Almost entirely separately, and mostly because I have been fascinated with mythology all of my life, the image of Pan came to me while I was listening to Orbital’s ‘Planet of the Shapes.’ I paid homage to that vision in my tribute to their “Brown Album.” The first time I daydreamed to techno, Future Sound of London’s ‘Calcium’ inspired hallucinations of two fish jumping out of water and forming a Yin and Yang.
**A funny thing happened the day I wrote this post. As I drove into work I was listening to Lex Fridman’s podcast. He was interviewing MIT scientist Max Tegmark about the future of humanity and artificial intelligence — we are in a precarious moment.

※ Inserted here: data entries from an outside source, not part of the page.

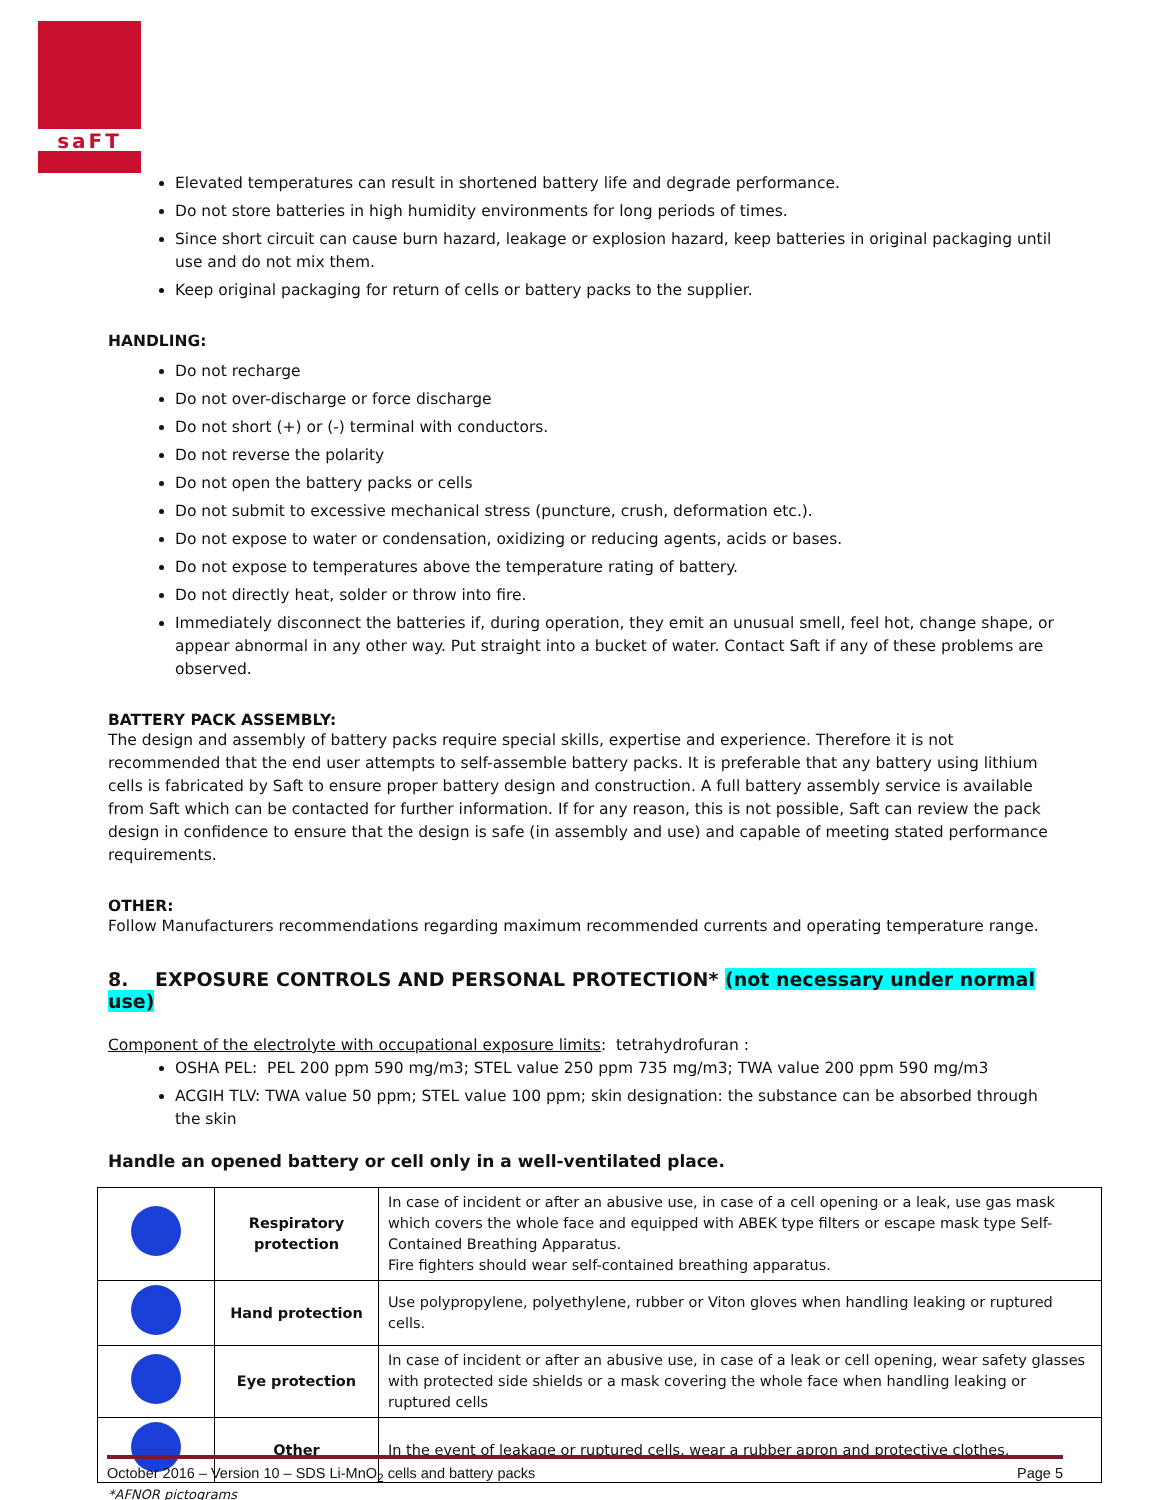saFT
Elevated temperatures can result in shortened battery life and degrade performance.
Do not store batteries in high humidity environments for long periods of times.
Since short circuit can cause burn hazard, leakage or explosion hazard, keep batteries in original packaging until use and do not mix them.
Keep original packaging for return of cells or battery packs to the supplier.
HANDLING:
Do not recharge
Do not over-discharge or force discharge
Do not short (+) or (-) terminal with conductors.
Do not reverse the polarity
Do not open the battery packs or cells
Do not submit to excessive mechanical stress (puncture, crush, deformation etc.).
Do not expose to water or condensation, oxidizing or reducing agents, acids or bases.
Do not expose to temperatures above the temperature rating of battery.
Do not directly heat, solder or throw into fire.
Immediately disconnect the batteries if, during operation, they emit an unusual smell, feel hot, change shape, or appear abnormal in any other way. Put straight into a bucket of water. Contact Saft if any of these problems are observed.
BATTERY PACK ASSEMBLY:
The design and assembly of battery packs require special skills, expertise and experience. Therefore it is not recommended that the end user attempts to self-assemble battery packs. It is preferable that any battery using lithium cells is fabricated by Saft to ensure proper battery design and construction. A full battery assembly service is available from Saft which can be contacted for further information. If for any reason, this is not possible, Saft can review the pack design in confidence to ensure that the design is safe (in assembly and use) and capable of meeting stated performance requirements.
OTHER:
Follow Manufacturers recommendations regarding maximum recommended currents and operating temperature range.
8. EXPOSURE CONTROLS AND PERSONAL PROTECTION* (not necessary under normal use)
Component of the electrolyte with occupational exposure limits: tetrahydrofuran :
OSHA PEL: PEL 200 ppm 590 mg/m3; STEL value 250 ppm 735 mg/m3; TWA value 200 ppm 590 mg/m3
ACGIH TLV: TWA value 50 ppm; STEL value 100 ppm; skin designation: the substance can be absorbed through the skin
Handle an opened battery or cell only in a well-ventilated place.
| | Respiratory protection | In case of incident or after an abusive use, in case of a cell opening or a leak, use gas mask which covers the whole face and equipped with ABEK type filters or escape mask type Self-Contained Breathing Apparatus. Fire fighters should wear self-contained breathing apparatus. |
| | Hand protection | Use polypropylene, polyethylene, rubber or Viton gloves when handling leaking or ruptured cells. |
| | Eye protection | In case of incident or after an abusive use, in case of a leak or cell opening, wear safety glasses with protected side shields or a mask covering the whole face when handling leaking or ruptured cells |
| | Other | In the event of leakage or ruptured cells, wear a rubber apron and protective clothes. |
*AFNOR pictograms
October 2016 – Version 10 – SDS Li-MnO<sub>2</sub> cells and battery packs Page 5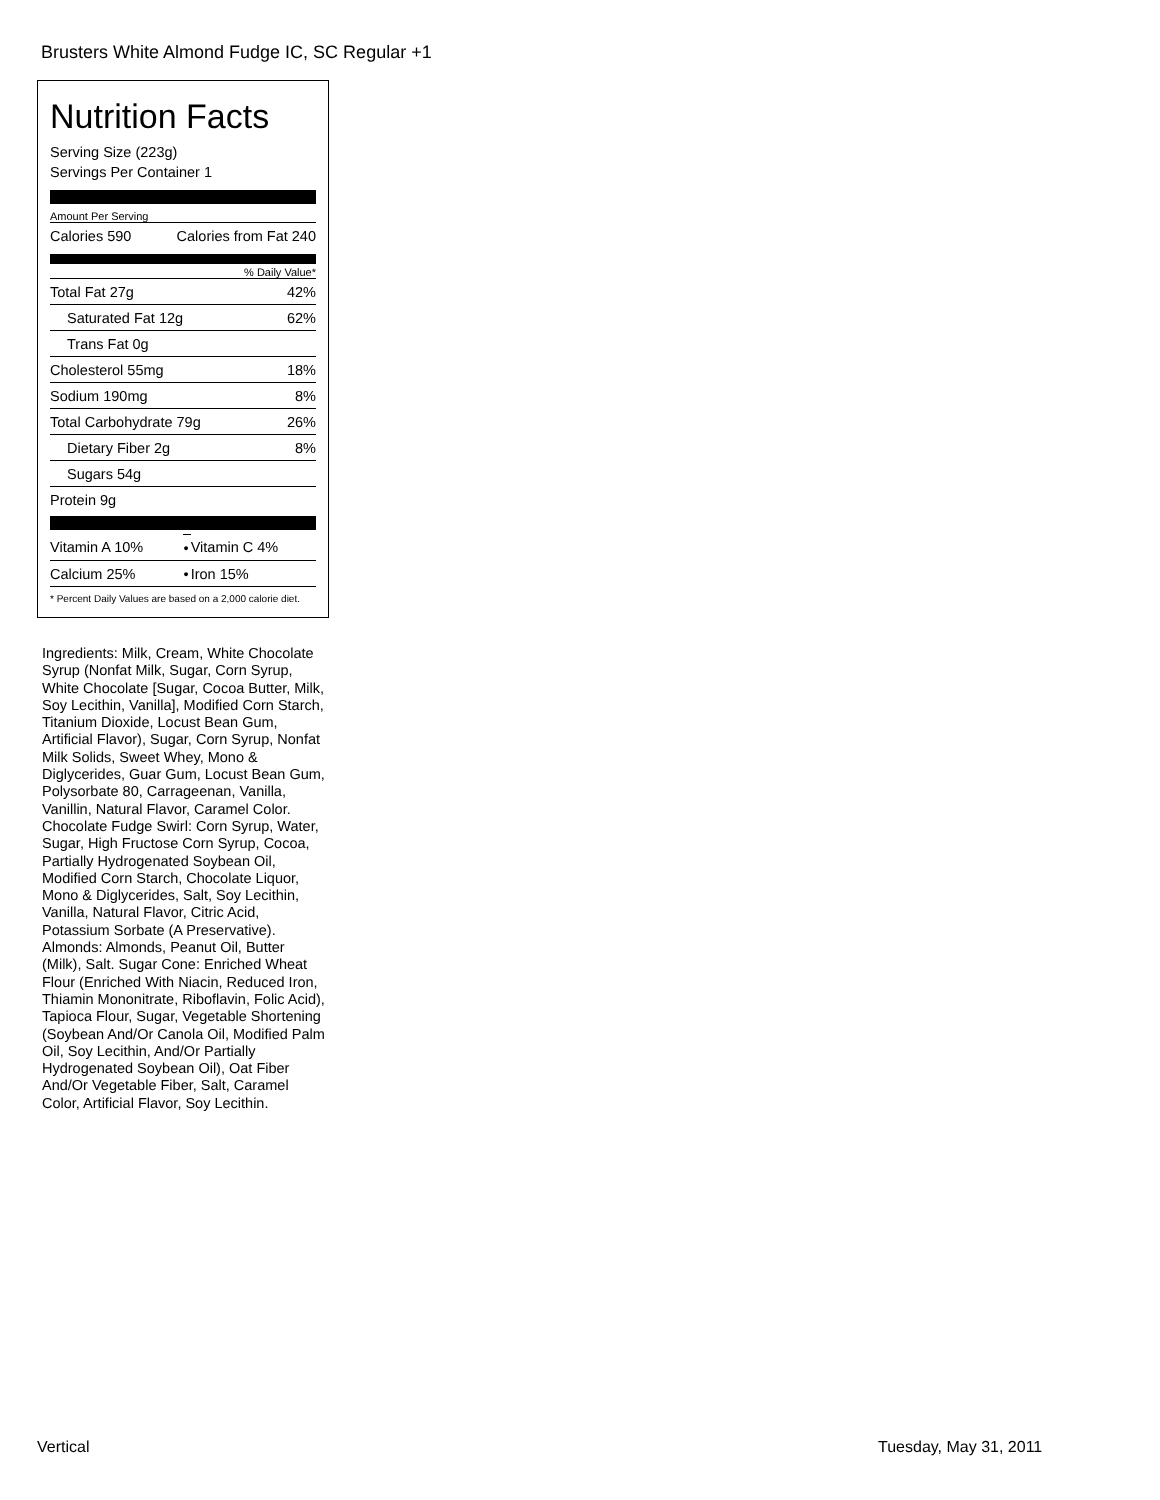Brusters White Almond Fudge IC, SC Regular +1
Nutrition Facts
Serving Size (223g)
Servings Per Container 1
Amount Per Serving
| Calories 590 | Calories from Fat 240 |
% Daily Value*
| Total Fat 27g | 42% |
| Saturated Fat 12g | 62% |
| Trans Fat 0g | |
| Cholesterol 55mg | 18% |
| Sodium 190mg | 8% |
| Total Carbohydrate 79g | 26% |
| Dietary Fiber 2g | 8% |
| Sugars 54g | |
| Protein 9g | |
| Vitamin A 10% | • | Vitamin C 4% |
| Calcium 25% | • | Iron 15% |
* Percent Daily Values are based on a 2,000 calorie diet.
Ingredients: Milk, Cream, White Chocolate Syrup (Nonfat Milk, Sugar, Corn Syrup, White Chocolate [Sugar, Cocoa Butter, Milk, Soy Lecithin, Vanilla], Modified Corn Starch, Titanium Dioxide, Locust Bean Gum, Artificial Flavor), Sugar, Corn Syrup, Nonfat Milk Solids, Sweet Whey, Mono & Diglycerides, Guar Gum, Locust Bean Gum, Polysorbate 80, Carrageenan, Vanilla, Vanillin, Natural Flavor, Caramel Color. Chocolate Fudge Swirl: Corn Syrup, Water, Sugar, High Fructose Corn Syrup, Cocoa, Partially Hydrogenated Soybean Oil, Modified Corn Starch, Chocolate Liquor, Mono & Diglycerides, Salt, Soy Lecithin, Vanilla, Natural Flavor, Citric Acid, Potassium Sorbate (A Preservative). Almonds: Almonds, Peanut Oil, Butter (Milk), Salt. Sugar Cone: Enriched Wheat Flour (Enriched With Niacin, Reduced Iron, Thiamin Mononitrate, Riboflavin, Folic Acid), Tapioca Flour, Sugar, Vegetable Shortening (Soybean And/Or Canola Oil, Modified Palm Oil, Soy Lecithin, And/Or Partially Hydrogenated Soybean Oil), Oat Fiber And/Or Vegetable Fiber, Salt, Caramel Color, Artificial Flavor, Soy Lecithin.
Vertical Tuesday, May 31, 2011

I was thinking as I listened how the potentialities of artificial intelligence and robot technology were a big influence on my thesis.
The upshot is that I argued that we needed to allow for some of the animal nature within us to express itself healthily through ecstatic experiences like rave to remind us and re-attach us to the greater truth that human nature cannot be simply overwritten by rational or scientific progress. In other words, we have to be willing to get a little crazy if we are to survive, to paraphrase British soul artist, Seal.
The funny thing is, Seal was greatly influenced by rave culture. My wife once disliked Seal — a funny story as to why, I can’t share here — but I have always admired his first album. It was a big deal in Europe especially. I remember watching the album’s videos on MTV Europe along with videos for the KLF my last summer living in Paris. While I titled this post “American Rave,” I am not interested in a solely American or patriotic history of house, techno, EDM, etc… The “Rave” part of the title actually alludes to British culture’s central importance to this global history.
Sure enough, in a little bit of coincidence, synchronicity, or a sign of the apocalypse, or salvation, or none of the above — perhaps just a blip in my own life matrix — The New York Times published an interview with Trevor Horn to their homepage the same day, who is one of the great masters and architects of electronic pop. I did not know this, but as I learned, he produced Seal’s ‘Crazy,’ the very song that popped in my head that morning as I contemplated the end of the world, and its liberation.
***The cover image of my thesis is of the electronica wizards, Plaid. I did a post on them in February, pulling out from my archives a story I did on them for Magnetic Magazine. I call the image out in the endnotes to the piece. To me, they sort of perfectly reflect and embody “Pan and the Cyborg,” today’s Yin and Yang.